=== Texte fourni ===

Étienne Robial est un maître du graphisme, une référence dans son domaine. Il est le créateur des identités visuelles des plus grands médias : journaux, radios, chaînes de télévision, mais aussi d’institutions, d’équipes de football, de sociétés… Son travail fait l’objet de nombreuses expositions. Étienne Robial passionné par son art, est passionnant quand il en parle, quand il vous emmène dans son univers créatif.

Co-fondateur du Festival de la bande dessinée d’Angoulême, il a participé, avec sa librairie et sa maison d’édition Futuropolis, à la mise en valeur des auteurs de la bande dessinée.

À l’occasion de la sortie de sa monographie le 8 octobre dernier aux éditions Magnani, dont les 400 pages illustrées par plus de 2000 documents photos, croquis, issus de ses archives personnelles, retracent 50 années de son travail, Étienne Robial nous fait le plaisir de cet entretien.

Votre parcours professionnel commence par une histoire de dominos et de cocottes en papier.

Oui très tôt, j’ai eu l’obsession des carrés, des ronds dans les carrés, et la cocotte en papier qui s’inscrit dans un carré parfait.

Racontez-nous comment vous êtes devenu graphiste ?

Je voulais faire les beaux-arts pour devenir architecte. En 3ème année, j’ai réalisé que je m’intéressais plus au dessin des alphabets et aux couleurs plutôt qu’aux problèmes de porte-à-faux… mais le sens de la construction et de l’équilibre sont restés intacts.

Qu’est-ce qu’une identité visuelle et une charte graphique ?

Une identité visuelle est l’ensemble des éléments graphiques et visuels qui permettent d’identifier une marque. Tous ces codes d’identification sont rassemblés dans un cahier appelé charte graphique. Aujourd’hui on utilise le terme de cahier des normes de reproduction d’un logotype ou d’une marque. Les 3 + 1 éléments d’identification sont :

1 – la forme. 2 – la couleur. 3 – la typographie. (+ 4 – le son pour l’audiovisuel)

=== Données fournies ===

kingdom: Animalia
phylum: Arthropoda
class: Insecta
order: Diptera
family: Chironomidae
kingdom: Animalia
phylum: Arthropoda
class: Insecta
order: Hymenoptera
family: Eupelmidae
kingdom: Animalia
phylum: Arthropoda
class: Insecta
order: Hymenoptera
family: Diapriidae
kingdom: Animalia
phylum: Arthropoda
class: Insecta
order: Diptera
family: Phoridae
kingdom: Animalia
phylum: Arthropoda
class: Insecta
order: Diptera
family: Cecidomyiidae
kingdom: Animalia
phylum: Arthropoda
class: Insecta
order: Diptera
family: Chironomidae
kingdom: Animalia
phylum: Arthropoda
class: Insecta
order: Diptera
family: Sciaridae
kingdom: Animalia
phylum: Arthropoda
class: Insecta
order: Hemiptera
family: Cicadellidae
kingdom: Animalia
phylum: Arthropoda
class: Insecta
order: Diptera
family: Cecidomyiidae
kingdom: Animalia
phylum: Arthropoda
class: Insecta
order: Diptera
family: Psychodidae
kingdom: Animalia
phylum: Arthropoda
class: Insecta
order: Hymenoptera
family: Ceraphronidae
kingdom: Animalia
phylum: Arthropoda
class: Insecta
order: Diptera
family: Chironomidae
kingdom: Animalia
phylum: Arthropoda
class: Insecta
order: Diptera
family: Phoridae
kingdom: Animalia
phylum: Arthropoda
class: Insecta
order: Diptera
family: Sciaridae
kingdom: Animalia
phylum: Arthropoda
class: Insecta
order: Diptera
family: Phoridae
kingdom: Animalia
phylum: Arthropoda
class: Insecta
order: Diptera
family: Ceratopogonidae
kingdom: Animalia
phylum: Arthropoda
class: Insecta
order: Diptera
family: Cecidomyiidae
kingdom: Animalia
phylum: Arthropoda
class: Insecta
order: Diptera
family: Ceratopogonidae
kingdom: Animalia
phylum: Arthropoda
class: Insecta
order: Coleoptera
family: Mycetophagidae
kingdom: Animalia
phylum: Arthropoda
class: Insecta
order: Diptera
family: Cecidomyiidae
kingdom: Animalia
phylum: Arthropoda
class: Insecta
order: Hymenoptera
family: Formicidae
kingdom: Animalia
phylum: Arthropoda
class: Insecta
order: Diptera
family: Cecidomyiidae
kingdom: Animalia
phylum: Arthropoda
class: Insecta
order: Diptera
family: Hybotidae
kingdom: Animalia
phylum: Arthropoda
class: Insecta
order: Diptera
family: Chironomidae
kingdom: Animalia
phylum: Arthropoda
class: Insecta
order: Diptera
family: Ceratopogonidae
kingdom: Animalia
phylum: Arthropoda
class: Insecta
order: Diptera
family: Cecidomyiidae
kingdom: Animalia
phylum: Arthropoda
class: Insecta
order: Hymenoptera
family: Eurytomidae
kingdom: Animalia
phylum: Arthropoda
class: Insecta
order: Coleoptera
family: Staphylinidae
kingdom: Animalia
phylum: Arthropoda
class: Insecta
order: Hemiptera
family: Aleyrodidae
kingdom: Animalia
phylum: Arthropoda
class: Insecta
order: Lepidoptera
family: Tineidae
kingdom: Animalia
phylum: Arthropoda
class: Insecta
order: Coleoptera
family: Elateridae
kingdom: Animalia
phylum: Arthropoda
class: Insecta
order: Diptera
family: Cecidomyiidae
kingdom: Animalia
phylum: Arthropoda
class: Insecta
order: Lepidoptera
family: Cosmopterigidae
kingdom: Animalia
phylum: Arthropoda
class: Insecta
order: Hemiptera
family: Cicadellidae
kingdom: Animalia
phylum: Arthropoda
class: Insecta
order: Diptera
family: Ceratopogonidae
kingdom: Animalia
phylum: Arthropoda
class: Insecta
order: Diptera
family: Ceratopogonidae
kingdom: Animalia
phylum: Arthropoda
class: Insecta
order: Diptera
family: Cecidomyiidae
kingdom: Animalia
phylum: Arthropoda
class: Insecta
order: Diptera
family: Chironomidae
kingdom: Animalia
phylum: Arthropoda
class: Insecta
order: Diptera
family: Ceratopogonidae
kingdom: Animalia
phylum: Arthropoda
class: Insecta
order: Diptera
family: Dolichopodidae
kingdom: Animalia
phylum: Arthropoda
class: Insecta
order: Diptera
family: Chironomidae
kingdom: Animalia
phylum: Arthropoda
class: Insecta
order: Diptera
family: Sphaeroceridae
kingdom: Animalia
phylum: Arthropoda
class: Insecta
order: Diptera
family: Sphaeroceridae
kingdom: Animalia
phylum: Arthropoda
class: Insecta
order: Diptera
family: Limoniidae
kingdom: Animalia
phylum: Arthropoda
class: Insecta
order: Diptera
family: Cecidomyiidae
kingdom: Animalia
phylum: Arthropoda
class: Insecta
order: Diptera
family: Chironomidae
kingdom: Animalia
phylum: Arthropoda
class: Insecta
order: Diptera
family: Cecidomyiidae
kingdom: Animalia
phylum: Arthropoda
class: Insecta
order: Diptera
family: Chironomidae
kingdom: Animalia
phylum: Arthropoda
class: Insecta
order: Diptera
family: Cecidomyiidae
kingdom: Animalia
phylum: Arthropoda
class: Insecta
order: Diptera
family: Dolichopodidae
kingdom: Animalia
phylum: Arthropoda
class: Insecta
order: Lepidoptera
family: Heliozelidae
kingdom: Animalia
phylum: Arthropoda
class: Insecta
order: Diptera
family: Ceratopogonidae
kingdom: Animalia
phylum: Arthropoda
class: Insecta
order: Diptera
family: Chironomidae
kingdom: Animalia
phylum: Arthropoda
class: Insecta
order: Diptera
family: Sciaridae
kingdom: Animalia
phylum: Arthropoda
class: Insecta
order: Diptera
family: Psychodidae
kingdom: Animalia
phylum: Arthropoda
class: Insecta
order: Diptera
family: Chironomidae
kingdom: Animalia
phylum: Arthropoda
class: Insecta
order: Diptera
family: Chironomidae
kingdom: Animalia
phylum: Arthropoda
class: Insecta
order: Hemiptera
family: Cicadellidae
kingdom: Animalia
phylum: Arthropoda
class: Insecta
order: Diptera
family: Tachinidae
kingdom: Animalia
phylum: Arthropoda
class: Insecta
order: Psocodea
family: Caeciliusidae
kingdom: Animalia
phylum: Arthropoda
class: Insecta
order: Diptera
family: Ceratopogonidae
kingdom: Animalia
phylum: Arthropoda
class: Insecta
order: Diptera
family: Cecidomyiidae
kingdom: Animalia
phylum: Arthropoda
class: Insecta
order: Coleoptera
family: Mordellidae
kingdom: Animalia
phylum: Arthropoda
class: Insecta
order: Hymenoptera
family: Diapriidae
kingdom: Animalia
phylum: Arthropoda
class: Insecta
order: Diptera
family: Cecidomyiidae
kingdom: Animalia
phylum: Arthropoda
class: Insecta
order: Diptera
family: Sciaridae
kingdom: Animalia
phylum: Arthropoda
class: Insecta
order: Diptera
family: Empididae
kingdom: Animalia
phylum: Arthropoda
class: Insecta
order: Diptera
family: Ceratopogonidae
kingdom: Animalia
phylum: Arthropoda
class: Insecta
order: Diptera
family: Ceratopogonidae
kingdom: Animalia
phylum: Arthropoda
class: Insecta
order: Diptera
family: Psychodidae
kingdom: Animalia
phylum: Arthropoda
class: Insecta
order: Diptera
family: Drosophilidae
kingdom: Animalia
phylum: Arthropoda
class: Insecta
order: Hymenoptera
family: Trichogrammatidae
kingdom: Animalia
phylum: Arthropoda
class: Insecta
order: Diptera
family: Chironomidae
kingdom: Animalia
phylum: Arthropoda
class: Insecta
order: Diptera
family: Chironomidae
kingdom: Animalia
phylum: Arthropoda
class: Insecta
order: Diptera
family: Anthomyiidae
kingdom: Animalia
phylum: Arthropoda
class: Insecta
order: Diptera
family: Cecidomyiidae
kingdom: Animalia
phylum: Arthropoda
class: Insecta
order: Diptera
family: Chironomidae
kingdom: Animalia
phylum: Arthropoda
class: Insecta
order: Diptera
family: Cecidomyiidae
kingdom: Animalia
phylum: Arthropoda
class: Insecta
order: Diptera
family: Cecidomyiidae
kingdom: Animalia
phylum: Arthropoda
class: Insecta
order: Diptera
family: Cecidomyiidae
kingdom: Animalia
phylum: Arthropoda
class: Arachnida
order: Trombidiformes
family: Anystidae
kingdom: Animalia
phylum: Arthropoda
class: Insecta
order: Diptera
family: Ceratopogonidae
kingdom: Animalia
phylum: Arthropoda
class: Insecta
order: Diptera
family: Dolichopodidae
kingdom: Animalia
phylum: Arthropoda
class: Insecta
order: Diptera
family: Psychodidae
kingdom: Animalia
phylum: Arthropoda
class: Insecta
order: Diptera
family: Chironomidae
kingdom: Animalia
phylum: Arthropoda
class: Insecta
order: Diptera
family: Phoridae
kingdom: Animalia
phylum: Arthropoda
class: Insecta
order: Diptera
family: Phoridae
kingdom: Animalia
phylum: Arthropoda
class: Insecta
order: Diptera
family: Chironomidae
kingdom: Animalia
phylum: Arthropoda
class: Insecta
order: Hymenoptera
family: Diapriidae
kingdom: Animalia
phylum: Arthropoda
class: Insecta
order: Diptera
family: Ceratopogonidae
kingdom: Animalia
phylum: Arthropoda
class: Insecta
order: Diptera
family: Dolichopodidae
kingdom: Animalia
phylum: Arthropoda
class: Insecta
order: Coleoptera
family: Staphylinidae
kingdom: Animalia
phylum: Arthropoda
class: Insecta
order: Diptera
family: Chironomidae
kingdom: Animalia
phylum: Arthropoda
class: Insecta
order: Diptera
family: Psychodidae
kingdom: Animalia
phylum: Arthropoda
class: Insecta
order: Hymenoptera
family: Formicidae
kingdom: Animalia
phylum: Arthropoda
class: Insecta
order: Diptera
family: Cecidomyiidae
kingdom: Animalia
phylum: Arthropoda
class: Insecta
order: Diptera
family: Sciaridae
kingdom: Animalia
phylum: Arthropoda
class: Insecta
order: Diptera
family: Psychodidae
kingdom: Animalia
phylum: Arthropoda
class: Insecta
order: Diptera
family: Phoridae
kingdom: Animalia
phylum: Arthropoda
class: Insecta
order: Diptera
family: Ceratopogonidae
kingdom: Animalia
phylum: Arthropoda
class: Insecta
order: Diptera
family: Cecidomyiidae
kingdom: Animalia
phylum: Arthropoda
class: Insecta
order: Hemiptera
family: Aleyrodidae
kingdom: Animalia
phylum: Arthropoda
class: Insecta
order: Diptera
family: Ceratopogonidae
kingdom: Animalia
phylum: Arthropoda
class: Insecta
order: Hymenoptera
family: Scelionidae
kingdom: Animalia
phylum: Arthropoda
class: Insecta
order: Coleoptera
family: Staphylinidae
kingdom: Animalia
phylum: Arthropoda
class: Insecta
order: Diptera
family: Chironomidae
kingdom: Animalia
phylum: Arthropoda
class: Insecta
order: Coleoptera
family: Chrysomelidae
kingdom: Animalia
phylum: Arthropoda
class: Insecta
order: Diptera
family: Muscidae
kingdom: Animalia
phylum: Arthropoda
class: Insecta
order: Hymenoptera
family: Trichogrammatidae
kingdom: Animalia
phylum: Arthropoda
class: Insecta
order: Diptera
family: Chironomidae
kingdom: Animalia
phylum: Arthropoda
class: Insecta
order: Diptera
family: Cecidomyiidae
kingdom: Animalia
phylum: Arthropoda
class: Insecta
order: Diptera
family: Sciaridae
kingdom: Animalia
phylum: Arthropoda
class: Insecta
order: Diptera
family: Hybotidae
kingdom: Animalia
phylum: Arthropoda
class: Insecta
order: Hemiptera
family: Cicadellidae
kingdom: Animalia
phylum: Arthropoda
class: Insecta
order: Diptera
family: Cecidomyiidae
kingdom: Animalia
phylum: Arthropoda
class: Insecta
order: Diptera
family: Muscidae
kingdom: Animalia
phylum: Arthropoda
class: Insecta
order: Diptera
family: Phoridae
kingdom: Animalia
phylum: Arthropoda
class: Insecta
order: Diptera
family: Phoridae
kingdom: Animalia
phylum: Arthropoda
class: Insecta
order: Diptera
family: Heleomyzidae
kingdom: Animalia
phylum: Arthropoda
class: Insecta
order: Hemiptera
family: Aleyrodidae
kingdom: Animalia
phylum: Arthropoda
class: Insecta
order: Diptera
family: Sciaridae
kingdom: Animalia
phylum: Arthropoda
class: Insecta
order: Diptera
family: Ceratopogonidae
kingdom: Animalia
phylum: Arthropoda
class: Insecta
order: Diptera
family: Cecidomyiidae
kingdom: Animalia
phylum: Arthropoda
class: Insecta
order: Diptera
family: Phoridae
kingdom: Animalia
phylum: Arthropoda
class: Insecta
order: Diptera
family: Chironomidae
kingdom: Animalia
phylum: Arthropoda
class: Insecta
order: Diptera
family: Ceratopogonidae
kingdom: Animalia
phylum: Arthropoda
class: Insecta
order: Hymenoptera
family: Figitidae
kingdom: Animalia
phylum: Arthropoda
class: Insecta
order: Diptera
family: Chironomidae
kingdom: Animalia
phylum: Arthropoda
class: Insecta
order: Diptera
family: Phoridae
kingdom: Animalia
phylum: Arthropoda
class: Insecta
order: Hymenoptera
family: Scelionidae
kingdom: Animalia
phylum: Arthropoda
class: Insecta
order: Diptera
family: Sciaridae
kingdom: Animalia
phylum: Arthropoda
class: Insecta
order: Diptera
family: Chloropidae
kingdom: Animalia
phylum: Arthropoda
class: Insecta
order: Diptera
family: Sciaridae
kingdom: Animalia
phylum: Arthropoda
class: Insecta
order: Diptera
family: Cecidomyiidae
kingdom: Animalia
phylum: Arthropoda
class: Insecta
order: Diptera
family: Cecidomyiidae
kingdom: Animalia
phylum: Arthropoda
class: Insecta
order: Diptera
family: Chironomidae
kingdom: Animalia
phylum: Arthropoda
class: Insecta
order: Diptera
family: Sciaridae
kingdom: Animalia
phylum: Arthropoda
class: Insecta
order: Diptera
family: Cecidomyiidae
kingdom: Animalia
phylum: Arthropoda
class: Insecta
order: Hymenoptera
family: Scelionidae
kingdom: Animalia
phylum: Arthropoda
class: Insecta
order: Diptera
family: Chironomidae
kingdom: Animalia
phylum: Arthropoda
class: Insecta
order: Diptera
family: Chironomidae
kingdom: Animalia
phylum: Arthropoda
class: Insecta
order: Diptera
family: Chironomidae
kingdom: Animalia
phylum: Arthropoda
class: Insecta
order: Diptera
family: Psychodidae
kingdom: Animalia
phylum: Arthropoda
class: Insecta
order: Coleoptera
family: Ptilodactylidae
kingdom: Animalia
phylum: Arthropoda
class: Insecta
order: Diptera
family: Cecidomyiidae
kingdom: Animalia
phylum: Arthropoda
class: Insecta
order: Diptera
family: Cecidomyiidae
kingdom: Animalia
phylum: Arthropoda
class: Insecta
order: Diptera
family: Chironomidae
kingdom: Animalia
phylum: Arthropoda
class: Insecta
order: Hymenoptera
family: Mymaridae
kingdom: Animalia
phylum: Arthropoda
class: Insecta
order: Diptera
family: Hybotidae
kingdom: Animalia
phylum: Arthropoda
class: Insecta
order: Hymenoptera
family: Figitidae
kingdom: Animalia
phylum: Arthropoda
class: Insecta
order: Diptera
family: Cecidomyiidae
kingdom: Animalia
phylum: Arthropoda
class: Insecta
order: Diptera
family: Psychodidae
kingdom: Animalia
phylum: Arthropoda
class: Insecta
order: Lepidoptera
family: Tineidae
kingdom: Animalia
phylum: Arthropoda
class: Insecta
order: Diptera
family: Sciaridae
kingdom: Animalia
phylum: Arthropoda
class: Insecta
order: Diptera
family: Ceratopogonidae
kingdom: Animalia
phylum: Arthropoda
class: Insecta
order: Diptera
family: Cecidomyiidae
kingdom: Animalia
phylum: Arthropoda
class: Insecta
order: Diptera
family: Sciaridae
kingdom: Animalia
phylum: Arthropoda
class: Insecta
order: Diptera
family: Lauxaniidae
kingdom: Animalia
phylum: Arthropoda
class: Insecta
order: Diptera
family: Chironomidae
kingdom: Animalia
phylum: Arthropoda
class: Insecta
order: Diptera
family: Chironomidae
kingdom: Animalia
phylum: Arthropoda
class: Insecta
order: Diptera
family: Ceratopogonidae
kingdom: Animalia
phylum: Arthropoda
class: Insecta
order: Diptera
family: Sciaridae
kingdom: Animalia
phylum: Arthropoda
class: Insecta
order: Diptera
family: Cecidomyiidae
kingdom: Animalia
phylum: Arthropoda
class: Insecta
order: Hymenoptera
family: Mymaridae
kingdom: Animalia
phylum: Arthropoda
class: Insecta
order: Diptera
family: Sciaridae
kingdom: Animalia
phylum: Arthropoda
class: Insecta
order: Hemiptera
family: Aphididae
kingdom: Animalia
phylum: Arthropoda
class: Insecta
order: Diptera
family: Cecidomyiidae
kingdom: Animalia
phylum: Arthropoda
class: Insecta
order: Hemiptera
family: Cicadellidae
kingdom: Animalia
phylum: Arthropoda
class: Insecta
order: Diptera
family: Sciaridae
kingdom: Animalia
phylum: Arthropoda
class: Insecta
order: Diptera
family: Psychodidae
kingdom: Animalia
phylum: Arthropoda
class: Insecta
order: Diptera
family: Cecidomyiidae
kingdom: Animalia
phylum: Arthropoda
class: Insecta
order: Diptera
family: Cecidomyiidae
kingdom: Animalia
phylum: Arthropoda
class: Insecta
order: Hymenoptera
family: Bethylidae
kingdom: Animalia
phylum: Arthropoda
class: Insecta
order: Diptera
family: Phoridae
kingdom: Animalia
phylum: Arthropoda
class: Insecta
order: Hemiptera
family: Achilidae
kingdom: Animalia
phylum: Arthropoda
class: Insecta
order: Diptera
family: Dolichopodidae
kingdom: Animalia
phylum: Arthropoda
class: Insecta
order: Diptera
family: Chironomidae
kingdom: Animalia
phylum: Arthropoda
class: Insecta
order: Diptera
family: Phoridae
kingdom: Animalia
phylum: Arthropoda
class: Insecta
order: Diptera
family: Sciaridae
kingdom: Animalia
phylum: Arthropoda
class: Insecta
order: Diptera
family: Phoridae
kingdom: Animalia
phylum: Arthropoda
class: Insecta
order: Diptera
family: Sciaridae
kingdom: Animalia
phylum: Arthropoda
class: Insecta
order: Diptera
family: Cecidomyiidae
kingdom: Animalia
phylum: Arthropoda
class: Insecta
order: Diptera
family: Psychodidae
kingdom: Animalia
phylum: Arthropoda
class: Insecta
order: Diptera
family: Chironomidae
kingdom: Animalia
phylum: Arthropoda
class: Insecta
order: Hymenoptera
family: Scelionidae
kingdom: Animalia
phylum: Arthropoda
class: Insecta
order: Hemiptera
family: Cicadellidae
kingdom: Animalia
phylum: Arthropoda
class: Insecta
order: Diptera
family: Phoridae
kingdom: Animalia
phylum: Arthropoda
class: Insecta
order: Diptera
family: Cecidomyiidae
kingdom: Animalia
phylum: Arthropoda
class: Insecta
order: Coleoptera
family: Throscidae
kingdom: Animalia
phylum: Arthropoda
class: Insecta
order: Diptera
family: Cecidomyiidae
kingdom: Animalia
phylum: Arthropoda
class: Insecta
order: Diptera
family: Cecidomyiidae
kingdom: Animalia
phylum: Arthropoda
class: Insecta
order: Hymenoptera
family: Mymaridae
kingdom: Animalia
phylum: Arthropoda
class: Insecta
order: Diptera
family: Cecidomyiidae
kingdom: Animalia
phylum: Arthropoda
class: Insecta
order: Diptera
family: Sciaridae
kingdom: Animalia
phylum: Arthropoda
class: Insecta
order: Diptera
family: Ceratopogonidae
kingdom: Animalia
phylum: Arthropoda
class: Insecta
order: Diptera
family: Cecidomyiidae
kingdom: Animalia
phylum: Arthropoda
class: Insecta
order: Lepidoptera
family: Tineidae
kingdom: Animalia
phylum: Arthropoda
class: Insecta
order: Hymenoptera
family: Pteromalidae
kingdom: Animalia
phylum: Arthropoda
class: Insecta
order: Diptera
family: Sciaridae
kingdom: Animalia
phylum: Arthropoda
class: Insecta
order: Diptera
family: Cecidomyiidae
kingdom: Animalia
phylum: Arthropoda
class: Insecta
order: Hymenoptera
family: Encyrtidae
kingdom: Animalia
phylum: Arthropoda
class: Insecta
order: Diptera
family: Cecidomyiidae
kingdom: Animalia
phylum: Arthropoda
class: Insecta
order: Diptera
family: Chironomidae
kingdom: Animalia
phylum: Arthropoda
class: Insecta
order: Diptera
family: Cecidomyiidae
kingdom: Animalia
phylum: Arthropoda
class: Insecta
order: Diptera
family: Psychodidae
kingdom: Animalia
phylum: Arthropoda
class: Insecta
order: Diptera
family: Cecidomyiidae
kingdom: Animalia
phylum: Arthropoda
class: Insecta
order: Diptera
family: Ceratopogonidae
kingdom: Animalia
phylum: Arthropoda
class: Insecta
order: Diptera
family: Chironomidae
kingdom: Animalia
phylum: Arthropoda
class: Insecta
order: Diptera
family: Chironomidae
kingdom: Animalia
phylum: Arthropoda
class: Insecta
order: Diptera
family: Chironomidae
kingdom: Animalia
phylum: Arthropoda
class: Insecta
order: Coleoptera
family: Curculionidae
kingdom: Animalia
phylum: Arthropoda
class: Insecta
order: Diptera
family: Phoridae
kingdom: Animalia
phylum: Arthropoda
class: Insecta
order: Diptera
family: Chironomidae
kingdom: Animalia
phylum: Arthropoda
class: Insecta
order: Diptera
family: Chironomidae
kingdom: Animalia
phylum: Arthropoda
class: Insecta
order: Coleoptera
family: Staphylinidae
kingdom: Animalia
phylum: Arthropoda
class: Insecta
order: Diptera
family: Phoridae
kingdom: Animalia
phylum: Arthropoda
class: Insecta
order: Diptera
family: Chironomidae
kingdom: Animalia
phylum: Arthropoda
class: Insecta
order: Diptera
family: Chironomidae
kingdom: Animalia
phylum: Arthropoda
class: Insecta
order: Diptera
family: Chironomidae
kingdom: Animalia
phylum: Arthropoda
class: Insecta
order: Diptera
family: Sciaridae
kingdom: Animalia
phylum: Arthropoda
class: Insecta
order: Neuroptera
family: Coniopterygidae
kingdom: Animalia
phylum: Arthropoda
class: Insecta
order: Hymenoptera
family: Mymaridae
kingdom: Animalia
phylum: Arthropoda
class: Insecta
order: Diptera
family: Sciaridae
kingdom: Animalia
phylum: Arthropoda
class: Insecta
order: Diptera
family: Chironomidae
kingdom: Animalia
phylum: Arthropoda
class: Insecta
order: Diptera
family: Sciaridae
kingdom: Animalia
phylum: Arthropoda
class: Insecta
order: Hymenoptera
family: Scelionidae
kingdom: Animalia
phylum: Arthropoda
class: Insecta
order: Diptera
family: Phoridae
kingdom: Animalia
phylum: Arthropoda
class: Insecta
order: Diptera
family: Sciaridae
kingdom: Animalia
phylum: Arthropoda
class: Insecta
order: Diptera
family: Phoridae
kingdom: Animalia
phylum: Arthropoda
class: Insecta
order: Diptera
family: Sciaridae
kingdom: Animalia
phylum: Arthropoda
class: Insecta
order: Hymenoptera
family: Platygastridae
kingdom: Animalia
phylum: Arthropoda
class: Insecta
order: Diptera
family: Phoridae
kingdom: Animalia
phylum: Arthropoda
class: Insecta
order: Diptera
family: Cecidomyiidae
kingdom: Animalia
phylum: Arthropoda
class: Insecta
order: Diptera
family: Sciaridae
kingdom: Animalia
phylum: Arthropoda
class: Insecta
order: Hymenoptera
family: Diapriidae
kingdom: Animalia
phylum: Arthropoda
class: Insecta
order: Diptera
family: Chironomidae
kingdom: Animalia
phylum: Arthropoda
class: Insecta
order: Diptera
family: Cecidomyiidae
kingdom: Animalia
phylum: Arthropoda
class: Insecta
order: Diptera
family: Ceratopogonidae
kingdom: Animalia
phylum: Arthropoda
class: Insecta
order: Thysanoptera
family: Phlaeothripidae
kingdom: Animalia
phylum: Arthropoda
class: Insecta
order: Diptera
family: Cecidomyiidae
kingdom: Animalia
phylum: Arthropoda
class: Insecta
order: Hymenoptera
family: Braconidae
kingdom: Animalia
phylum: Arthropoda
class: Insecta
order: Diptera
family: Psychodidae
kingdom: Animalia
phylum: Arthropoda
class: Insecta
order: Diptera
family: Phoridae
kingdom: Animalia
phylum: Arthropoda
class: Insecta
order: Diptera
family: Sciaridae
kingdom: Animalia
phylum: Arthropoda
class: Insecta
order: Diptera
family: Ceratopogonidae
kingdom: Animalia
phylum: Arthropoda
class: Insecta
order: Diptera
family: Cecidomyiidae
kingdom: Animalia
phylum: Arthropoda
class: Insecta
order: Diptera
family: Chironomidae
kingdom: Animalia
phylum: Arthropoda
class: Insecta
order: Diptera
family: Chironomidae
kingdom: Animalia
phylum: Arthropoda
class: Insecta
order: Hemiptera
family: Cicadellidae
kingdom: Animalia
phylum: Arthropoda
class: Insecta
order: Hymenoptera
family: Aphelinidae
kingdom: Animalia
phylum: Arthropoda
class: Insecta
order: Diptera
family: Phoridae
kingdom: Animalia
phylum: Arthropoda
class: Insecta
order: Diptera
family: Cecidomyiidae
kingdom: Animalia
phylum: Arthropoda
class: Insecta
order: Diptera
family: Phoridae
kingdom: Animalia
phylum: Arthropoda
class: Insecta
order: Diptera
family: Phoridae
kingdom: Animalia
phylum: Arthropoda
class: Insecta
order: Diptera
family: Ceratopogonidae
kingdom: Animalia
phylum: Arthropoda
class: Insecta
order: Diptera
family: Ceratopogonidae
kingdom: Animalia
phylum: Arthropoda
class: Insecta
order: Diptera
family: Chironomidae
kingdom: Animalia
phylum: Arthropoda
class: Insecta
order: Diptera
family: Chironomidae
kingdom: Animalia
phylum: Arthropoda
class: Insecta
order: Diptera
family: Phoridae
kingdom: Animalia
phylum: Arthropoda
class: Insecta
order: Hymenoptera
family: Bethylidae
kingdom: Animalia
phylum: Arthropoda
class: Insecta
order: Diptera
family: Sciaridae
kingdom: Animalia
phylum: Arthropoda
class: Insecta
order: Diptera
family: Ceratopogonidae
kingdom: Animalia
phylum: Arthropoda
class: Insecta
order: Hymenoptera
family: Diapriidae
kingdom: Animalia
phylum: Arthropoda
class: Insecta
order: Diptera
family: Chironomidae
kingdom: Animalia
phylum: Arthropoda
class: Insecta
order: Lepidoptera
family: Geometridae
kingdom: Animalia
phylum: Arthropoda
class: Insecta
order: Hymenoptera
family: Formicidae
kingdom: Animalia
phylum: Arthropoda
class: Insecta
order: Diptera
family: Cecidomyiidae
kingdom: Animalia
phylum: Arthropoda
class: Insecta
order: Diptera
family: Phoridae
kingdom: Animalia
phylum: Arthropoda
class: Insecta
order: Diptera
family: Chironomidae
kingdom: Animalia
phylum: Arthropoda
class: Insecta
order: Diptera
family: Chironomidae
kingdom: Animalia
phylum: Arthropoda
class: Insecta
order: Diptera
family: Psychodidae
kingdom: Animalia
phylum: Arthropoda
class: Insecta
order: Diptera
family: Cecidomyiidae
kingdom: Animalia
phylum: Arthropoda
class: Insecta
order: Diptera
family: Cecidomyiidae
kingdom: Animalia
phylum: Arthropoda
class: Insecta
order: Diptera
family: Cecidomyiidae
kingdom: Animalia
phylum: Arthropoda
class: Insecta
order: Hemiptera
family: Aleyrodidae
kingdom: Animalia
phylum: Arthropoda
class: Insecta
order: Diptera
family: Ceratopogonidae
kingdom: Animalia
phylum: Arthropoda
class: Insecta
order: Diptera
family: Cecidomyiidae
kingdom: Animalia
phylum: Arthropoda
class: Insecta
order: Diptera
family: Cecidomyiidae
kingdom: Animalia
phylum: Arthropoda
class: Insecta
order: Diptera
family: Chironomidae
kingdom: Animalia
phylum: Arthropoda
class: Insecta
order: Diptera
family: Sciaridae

===

* Objectif: Recopiez à l'identique le passage du texte sur Étienne Robial compris entre « Je voulais faire » et « une charte graphique ? », bornes incluses. Les données ci-dessus n'ont aucun lien avec le texte sur Étienne Robial.

* Réponse attendue:
Je voulais faire les beaux-arts pour devenir architecte. En 3ème année, j’ai réalisé que je m’intéressais plus au dessin des alphabets et aux couleurs plutôt qu’aux problèmes de porte-à-faux… mais le sens de la construction et de l’équilibre sont restés intacts.

Qu’est-ce qu’une identité visuelle et une charte graphique ?